TEXT EXCERPT Start Marker

It took 50 years but this Miami Vietnam War hero was finally buried at Arlington
The body of a Miami war hero who jumped on a grenade in Vietnam to shield his comrades was re-interred on Wednesday at Arlington National Cemetery.
Marine Pvt. First Class Bruce W. Carter, 19, a radio operator, died while serving in the Vietnam War. His remains were recently exhumed from a local cemetery and flown to Virginia, where Arlington is located.
“Fifty years have passed, and Pvt. First Class Bruce Carter’s legacy remains strong,” said Rep. Mario Diaz-Balart, at a sendoff event held Oct. 30 at Miami International Airport. “Today serves not only as a tribute to his heroism, but as an important reminder to all that a soldier’s life is always valued, no matter how much time has passed.”
Carter served in the U.S. Marine Corps during the Vietnam War in Company H, 2nd Battalion, 3rd Marines. He died on Aug. 7, 1969, in the Quang Tri Province.
Vice President Spiro Agnew, on Sept. 9, 1971, posthumously awarded Carter and four others the nation’s highest medal for valor in combat, the Medal of Honor, according to the Richard Nixon Presidential Library & Museum.
The medal is normally awarded by the president, but Nixon was busy that day with Raymond P. Shafer, chairman of the Marijuana Commission, his diary shows. Three months earlier, Nixon declared drug abuse as “public enemy number one.”
“One important measure of a nation’s worth is the willingness of her sons to defend her,” said Agnew. “Because of them, our country will be stronger at a time when strength is sorely needed.”
Robert Wilkie, the current Secretary of Veterans Affairs, also weighed in.
“His [Carter’s] Medal of Honor citation said his ‘indomitable courage, inspiring initiative, and selfless devotion to duty upheld the highest traditions of the Marine Corps and the United States Naval Service,’ ” Wilkie said in a statement.
Georgie Carter-Krell, Carter’s mother, who lives in Virginia Gardens, said she was “young and didn’t understand things” in 1969 and decided last December to move her son. Eligibility for in-ground burial at Arlington is the most stringent of all U.S. national cemeteries.

TEXT EXCERPT End Marker
ENTRIES SHOWN Start Marker

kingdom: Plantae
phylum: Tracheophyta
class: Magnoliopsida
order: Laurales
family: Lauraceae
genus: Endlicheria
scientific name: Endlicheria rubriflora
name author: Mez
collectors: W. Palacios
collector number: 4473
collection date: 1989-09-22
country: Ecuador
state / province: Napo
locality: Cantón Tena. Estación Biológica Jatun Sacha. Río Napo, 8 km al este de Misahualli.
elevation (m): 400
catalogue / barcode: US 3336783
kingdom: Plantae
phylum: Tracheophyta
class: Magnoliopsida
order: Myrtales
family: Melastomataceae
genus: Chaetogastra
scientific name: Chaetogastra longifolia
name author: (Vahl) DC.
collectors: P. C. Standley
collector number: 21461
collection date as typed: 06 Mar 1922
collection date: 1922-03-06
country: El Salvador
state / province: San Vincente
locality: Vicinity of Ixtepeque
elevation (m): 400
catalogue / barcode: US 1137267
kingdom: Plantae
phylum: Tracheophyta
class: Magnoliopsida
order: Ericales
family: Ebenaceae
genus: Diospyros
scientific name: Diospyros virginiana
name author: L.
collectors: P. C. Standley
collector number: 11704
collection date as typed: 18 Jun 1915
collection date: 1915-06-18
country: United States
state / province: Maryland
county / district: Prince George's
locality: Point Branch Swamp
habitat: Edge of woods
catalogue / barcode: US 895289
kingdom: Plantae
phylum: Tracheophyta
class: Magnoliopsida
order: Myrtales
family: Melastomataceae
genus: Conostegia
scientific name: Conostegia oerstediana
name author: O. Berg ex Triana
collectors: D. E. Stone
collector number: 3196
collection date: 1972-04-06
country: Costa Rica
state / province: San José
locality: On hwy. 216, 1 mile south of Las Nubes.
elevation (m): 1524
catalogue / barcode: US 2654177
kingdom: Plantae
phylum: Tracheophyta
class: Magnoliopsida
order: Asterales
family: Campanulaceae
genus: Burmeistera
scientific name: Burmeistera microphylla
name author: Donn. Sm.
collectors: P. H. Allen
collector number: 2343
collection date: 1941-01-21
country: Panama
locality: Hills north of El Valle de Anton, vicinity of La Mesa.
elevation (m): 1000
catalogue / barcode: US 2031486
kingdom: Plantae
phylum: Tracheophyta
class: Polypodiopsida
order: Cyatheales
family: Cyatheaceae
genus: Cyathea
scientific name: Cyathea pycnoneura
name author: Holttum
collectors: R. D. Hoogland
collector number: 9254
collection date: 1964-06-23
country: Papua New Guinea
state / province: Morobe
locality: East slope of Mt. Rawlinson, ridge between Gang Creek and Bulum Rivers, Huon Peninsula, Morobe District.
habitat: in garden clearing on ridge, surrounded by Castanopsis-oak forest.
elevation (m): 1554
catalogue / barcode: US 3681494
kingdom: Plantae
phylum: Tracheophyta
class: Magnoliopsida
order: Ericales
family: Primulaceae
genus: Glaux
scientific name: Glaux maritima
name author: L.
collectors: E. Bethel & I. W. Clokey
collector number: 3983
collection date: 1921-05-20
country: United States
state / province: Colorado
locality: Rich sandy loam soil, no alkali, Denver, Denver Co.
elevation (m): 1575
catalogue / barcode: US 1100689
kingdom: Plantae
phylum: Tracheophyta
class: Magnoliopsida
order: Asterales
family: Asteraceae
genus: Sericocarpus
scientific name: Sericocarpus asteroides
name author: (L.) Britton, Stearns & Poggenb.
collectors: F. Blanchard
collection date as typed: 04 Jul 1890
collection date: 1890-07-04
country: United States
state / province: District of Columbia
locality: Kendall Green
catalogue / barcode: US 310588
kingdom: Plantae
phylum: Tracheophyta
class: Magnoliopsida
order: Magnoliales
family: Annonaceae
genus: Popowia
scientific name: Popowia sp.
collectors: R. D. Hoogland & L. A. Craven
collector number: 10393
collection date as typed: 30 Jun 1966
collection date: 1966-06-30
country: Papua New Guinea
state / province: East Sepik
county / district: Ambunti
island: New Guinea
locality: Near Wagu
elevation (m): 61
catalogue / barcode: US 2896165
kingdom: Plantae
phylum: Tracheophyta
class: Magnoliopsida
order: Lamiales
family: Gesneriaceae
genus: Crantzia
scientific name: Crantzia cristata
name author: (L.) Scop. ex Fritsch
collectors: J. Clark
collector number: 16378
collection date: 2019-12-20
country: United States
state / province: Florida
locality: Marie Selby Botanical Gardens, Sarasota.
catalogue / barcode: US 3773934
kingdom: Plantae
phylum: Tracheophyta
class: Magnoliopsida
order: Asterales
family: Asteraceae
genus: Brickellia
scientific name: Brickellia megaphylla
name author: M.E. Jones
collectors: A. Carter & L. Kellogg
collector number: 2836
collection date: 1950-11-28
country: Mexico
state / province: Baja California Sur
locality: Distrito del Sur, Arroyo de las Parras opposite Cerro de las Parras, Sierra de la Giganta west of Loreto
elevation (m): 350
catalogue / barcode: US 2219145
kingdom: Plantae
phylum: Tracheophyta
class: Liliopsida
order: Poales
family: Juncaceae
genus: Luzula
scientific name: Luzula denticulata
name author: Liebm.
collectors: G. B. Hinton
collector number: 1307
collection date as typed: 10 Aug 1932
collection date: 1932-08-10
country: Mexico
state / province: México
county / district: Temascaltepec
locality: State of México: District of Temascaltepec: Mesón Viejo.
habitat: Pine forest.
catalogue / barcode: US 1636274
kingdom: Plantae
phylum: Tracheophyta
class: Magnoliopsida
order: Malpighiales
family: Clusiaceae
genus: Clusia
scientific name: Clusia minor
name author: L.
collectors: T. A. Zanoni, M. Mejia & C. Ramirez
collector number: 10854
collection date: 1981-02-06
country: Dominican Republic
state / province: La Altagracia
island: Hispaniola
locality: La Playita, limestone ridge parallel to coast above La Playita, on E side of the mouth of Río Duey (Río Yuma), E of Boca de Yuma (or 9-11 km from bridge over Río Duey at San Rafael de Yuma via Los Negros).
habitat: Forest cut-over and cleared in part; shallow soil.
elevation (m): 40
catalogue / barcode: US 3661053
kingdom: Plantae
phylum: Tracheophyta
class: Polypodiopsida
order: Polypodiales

ENTRIES SHOWN End Marker

● WORK ITEM A: In the article on Bruce Carter's Arlington burial, reproduce everything from "Vice President Spiro" down to "Library & Museum.".
● WORK ITEM B: For each statement, say yes or no according to the article on Bruce Carter's Arlington burial, and quote the words that decide it: (i) Carter was 19 and served as a radio operator. (ii) President Nixon personally presented Carter's Medal of Honor. (iii) Carter died in the Quang Tri Province.

● EXERCISE RESPONSE A:
Vice President Spiro Agnew, on Sept. 9, 1971, posthumously awarded Carter and four others the nation’s highest medal for valor in combat, the Medal of Honor, according to the Richard Nixon Presidential Library & Museum.

● EXERCISE RESPONSE B:
(i) Yes: "Marine Pvt. First Class Bruce W. Carter, 19, a radio operator"
(ii) No: "Vice President Spiro Agnew, on Sept. 9, 1971, posthumously awarded Carter and four others"
(iii) Yes: "He died on Aug. 7, 1969, in the Quang Tri Province."